About Haidt’s Babel

Babel is a metaphor for what some forms of social media have done to nearly all of the groups and institutions most important to the country’s future—and to us as a people. How did this happen? And what does it portend for American life?

Jonathan Haidt, “Why the Past 10 Years of American Life Have Been Uniquely Stupid

This raises the question as to whether America is under judgment. Is social media a vehicle for divine wrath?

The dominant accounts of the Internet’s rise in the 1990s are filled with positive sentiment, pointing to the web’s promise as a vehicle for human connection and the sharing of ideas. Haidt follows this standard account, and there is much evidence to support it. But as technologies have developed and social media has come to dominate the Internet’s landscape, Haidt argues that the social fabric has been weakened. Twitter, Facebook, and the like have eroded social capital, undermined institutions, and weakened the commonalities established through a shared story. We’ve unraveled.

I’ll call this the erosion thesis. Things were good, and social media has been tearing it down. It is certainly plausible.

My working thesis, however, hasn’t been one of decay. Rather, I think we’ve experienced a revelation, an apocalypse. As more and more people joined social media, we have been enabled to see more and more of what humanity is, especially at the fringes. Social media amplified what was marginalized or shaded within localized communities (what Haidt refers to as “hidden communities”), and enabled the loudest voices to ascend and dominate the room. We’re now seeing more and less of humanity at the same time. We see more of those formally pushed to the margins. We see less of those within the mainstream.

“Normals” have gone dark on social media. They’ve been shouted down and shamed. Without the average citizen, our perceptions of “normal” shift. We’re comparing fringe to fringe.

Haidt’s account offers tremendous insight into the ways “viral dynamics” changed social media, our digital ecosystems, and the nature of our public discourse. And once you understand those dynamics, you can begin to understand why social media environments have become what they have become, and why some people have abandoned those hellscapes.

Those remaining on social media remind me more of the various tribes and factions roaming the world of Mad Max, protecting their fiefdoms, scanning horizons, and marauding and destroying anyone who dares step on their turf and violates their norms. Twitter is Thunderdome. Virality incentivized hatred, purity, and extremism. As Haidt writes, “The newly tweaked platforms were almost perfectly designed to bring out our most moralistic and least reflective selves. The volume of outrage was shocking.”

Social media has yielded a mob, not a “public” or a “town” or a “global village.” Mob dynamics are very different than discourse dynamics. Haidt observes, “When our public square is governed by mob dynamics unrestrained by due process, we don’t get justice and inclusion; we get a society that ignores context, proportionality, mercy, and truth.” Rationality goes out the window. Impulse takes over. We move from the human to the animal. Bearers of the divine image become beasts.

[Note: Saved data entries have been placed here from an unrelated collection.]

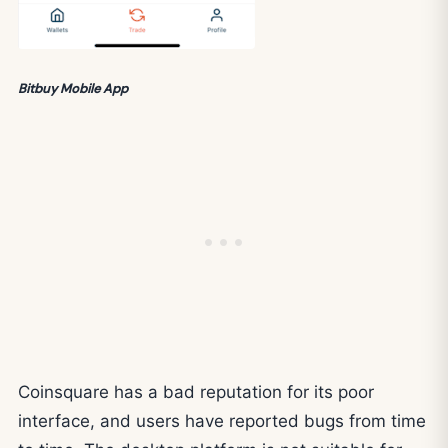
Bitbuy Mobile App
Coinsquare has a bad reputation for its poor
interface, and users have reported bugs from time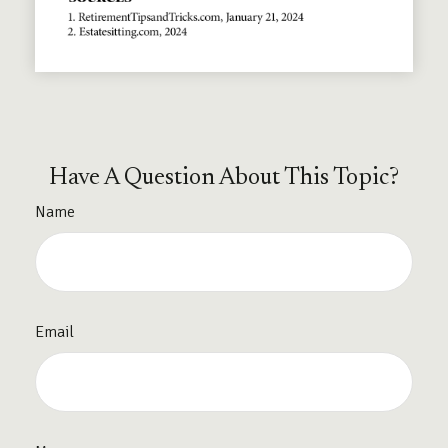
Have A Question About This Topic?
Name
Email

And apparently, we’re stuck. There is no going back. Haidt claims:

We can never return to the way things were in the pre-digital age. The norms, institutions, and forms of political participation that developed during the long era of mass communication are not going to work well now that technology has made everything so much faster and more multidirectional, and when bypassing professional gatekeepers is so easy. And yet American democracy is now operating outside the bounds of sustainability. If we do not make major changes soon, then our institutions, our political system, and our society may collapse during the next major war, pandemic, financial meltdown, or constitutional crisis.

That’s downright scary. Can we prevent a societal collapse? That’s uncertain. But Haidt proposes that we harden democratic institutions, reform social media, and prepare the next generation by equipping Gen Z with wisdom on how to steward usage of digital technologies. These might be hints toward a solution, but in no way do these proposals add up to a plan.

And I’m not sure a workable plan is possible, due to the fragmentation and division wrought by our present circumstance. America is too big, too geographically diverse, and too divided among ideological and class lines to expect a renewal of social capital, trust in institutions, and adoption of shared stories. If such a renewal were to occur, from whence would it come?

At the conclusion of the essay, Haidt states, “What would it be like to live in Babel in the days after its destruction? We know. It is a time of confusion and loss. But it is also a time to reflect, listen, and build.”

Who is this “we?”

It won’t be the same “we” who pass their days on the world of Twitter, pretending that the Internet is the real world. It will be the “we” who have returned to local communities and local work, who develop shared discourses and make common commitments, and who adopt common stories and a common purpose. “We” are those who build institutions, who establish trust through action, and who tell a story that’s true.

Such communities can be established on any number of foundations. But the one I have in mind, one that has tremendous promise, are communities that are already familiar with the Babel story, who know that after Babel comes Abraham, a covenant, and the establishment of a community called to acknowledge God as God and people as not, and who are tasked with bearing the image of the divine before the watching world as stewards and servants.

Who am I thinking of? I’m thinking of the church.